The Bush Administration (and a few of our commenters) point to some happy-happy economic news -- Dow up, unemployment down, yadda yadda -- to support the idea that America's economic prospects are Not Really All That Bad. (The very fact that "not that bad" has become an acceptable benchmark should, right there, serve as a warning never to elect a C student to the White House again. Remember when America used to be run by the A students, and nothing less than Excellent was considered acceptable?)
But I'll stand by my assertion that no country can be considered financially sound as long as it's in hock up to the withers to another rising empire that will soon view it as a rival; as long as its consumption is being fueled by consumer debt rather than strong wages and investments; and as long as its entire way of life is utterly dependent on resources that are a) provided by nations that are openly hostile to it and b) rapidly rendering large swaths of the globe uninhabitable.
You can't run a sustainable household that way. You can't run a sustainable nation that way, either.

(Stored data)
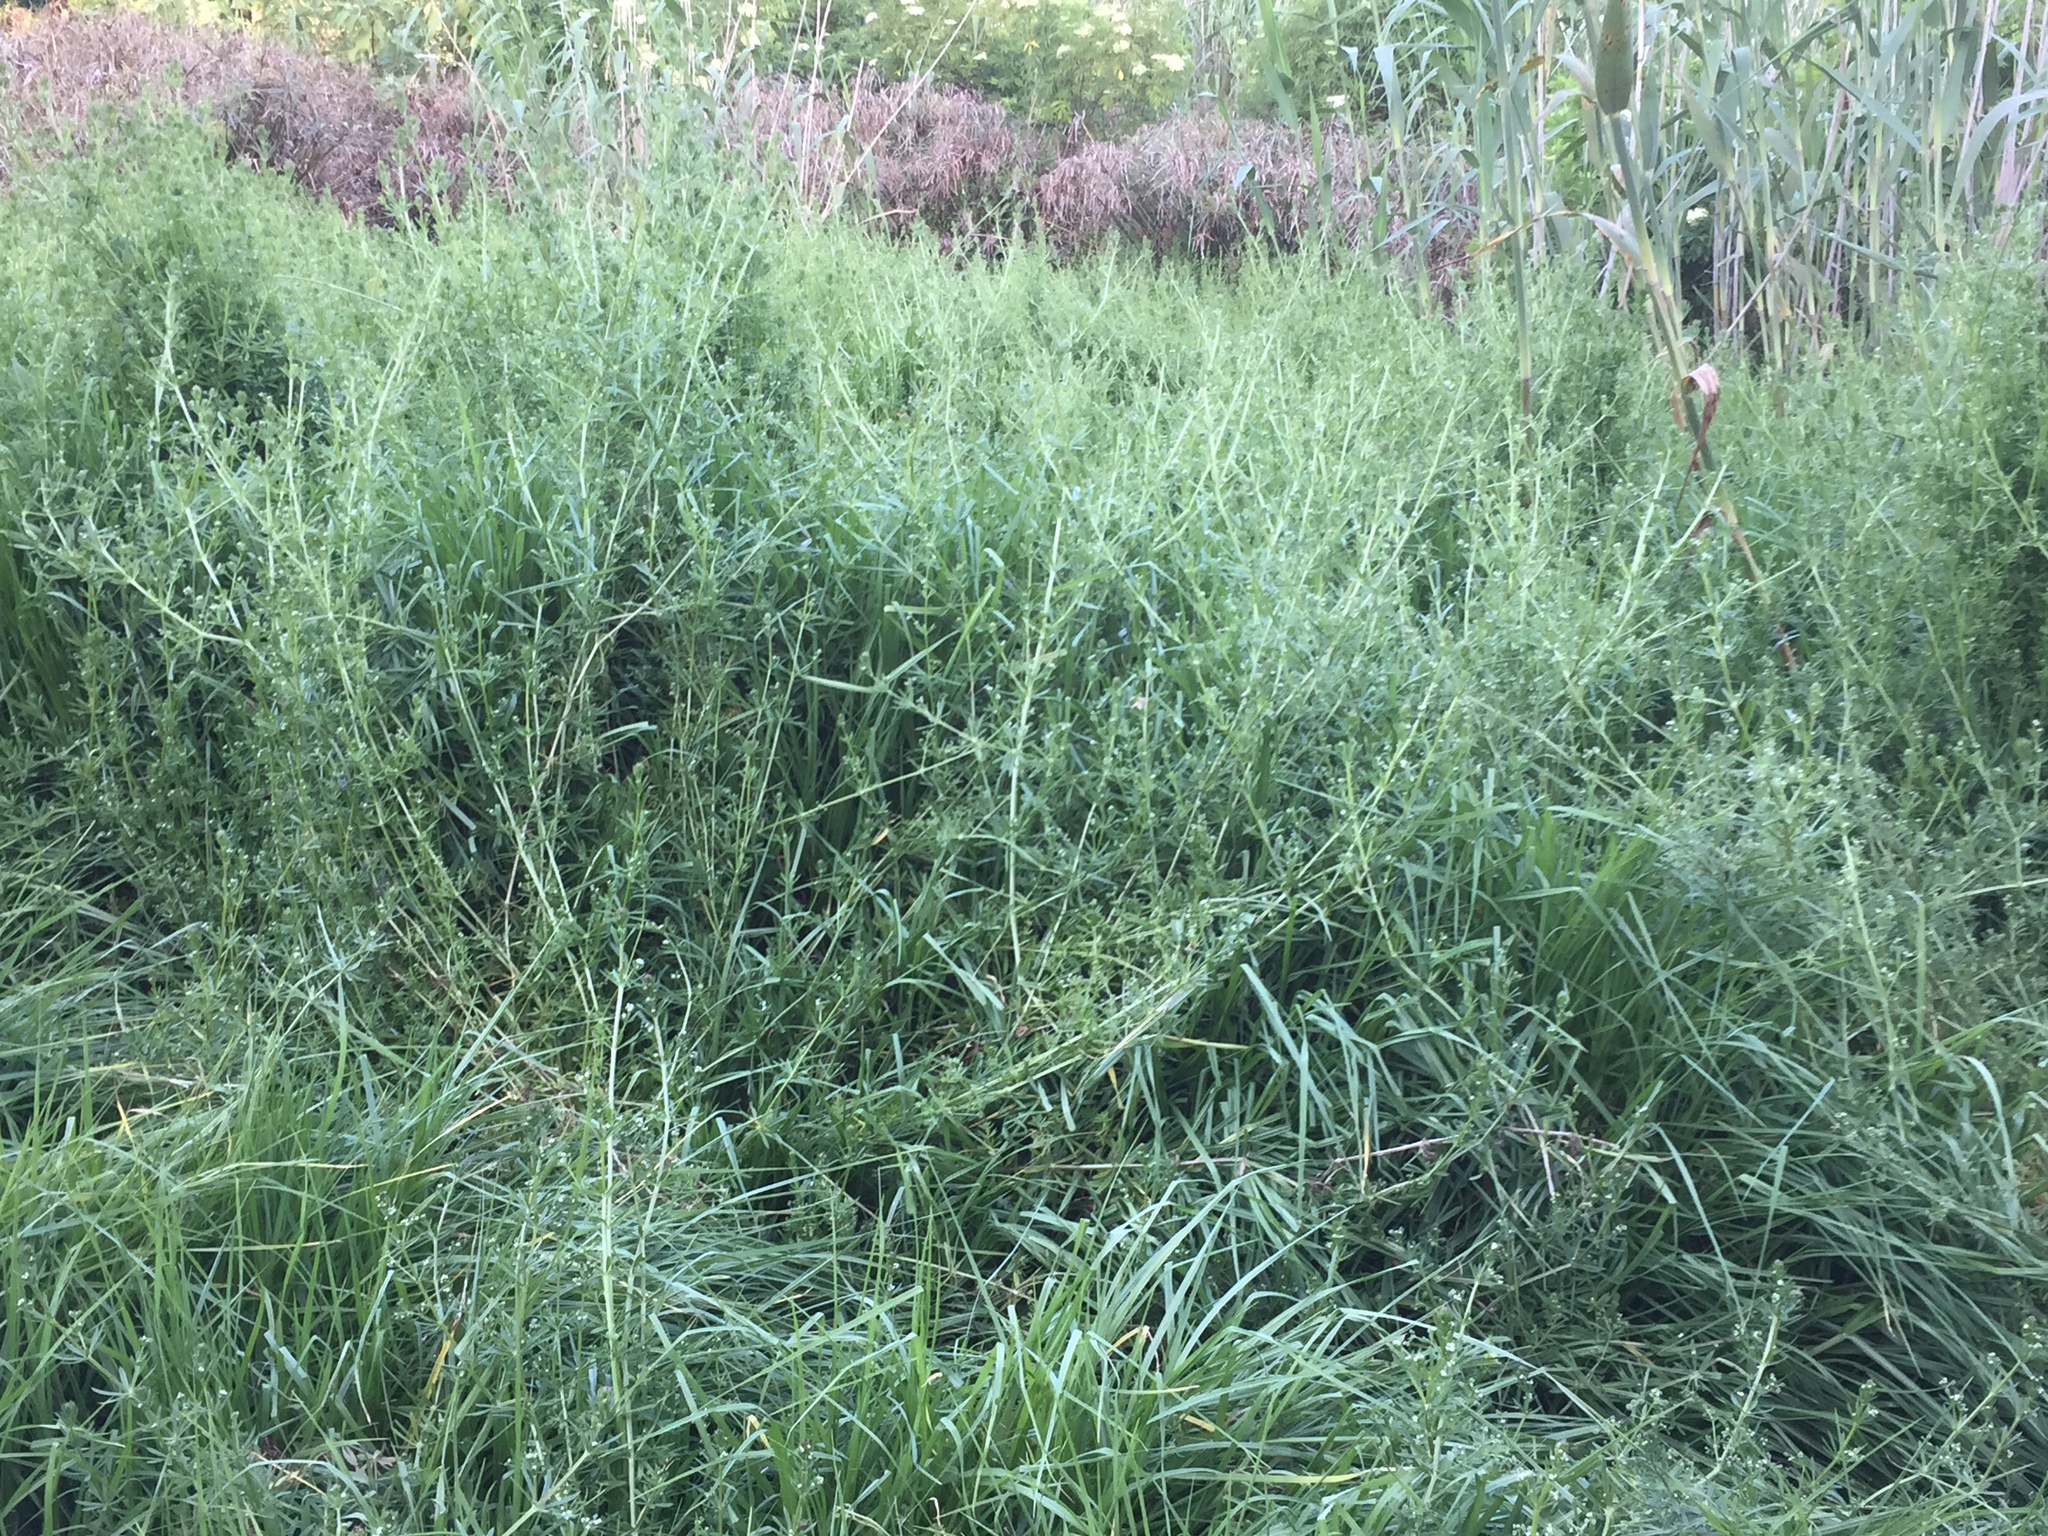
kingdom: Plantae
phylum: Tracheophyta
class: Magnoliopsida
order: Gentianales
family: Rubiaceae
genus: Galium
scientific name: Galium spurium
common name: False cleavers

Required work:
(1) According to the economic commentary, why does the author hold that America cannot be considered financially sound despite the positive economic news? Answer in one to three sentences.
(2) Repeat word for word everything in the economic commentary from "The Bush Administration" down to "was considered acceptable?)".
Rely solely on the economic commentary.

Solutions to the exercise:
(1) The author holds that a country cannot be financially sound while it is deeply indebted to a rising empire that will soon see it as a rival, and while its consumption is fueled by consumer debt rather than strong wages and investments. The author adds that its whole way of life depends on resources that come from nations openly hostile to it and that are rapidly making large parts of the globe uninhabitable.

(2)
The Bush Administration (and a few of our commenters) point to some happy-happy economic news -- Dow up, unemployment down, yadda yadda -- to support the idea that America's economic prospects are Not Really All That Bad. (The very fact that "not that bad" has become an acceptable benchmark should, right there, serve as a warning never to elect a C student to the White House again. Remember when America used to be run by the A students, and nothing less than Excellent was considered acceptable?)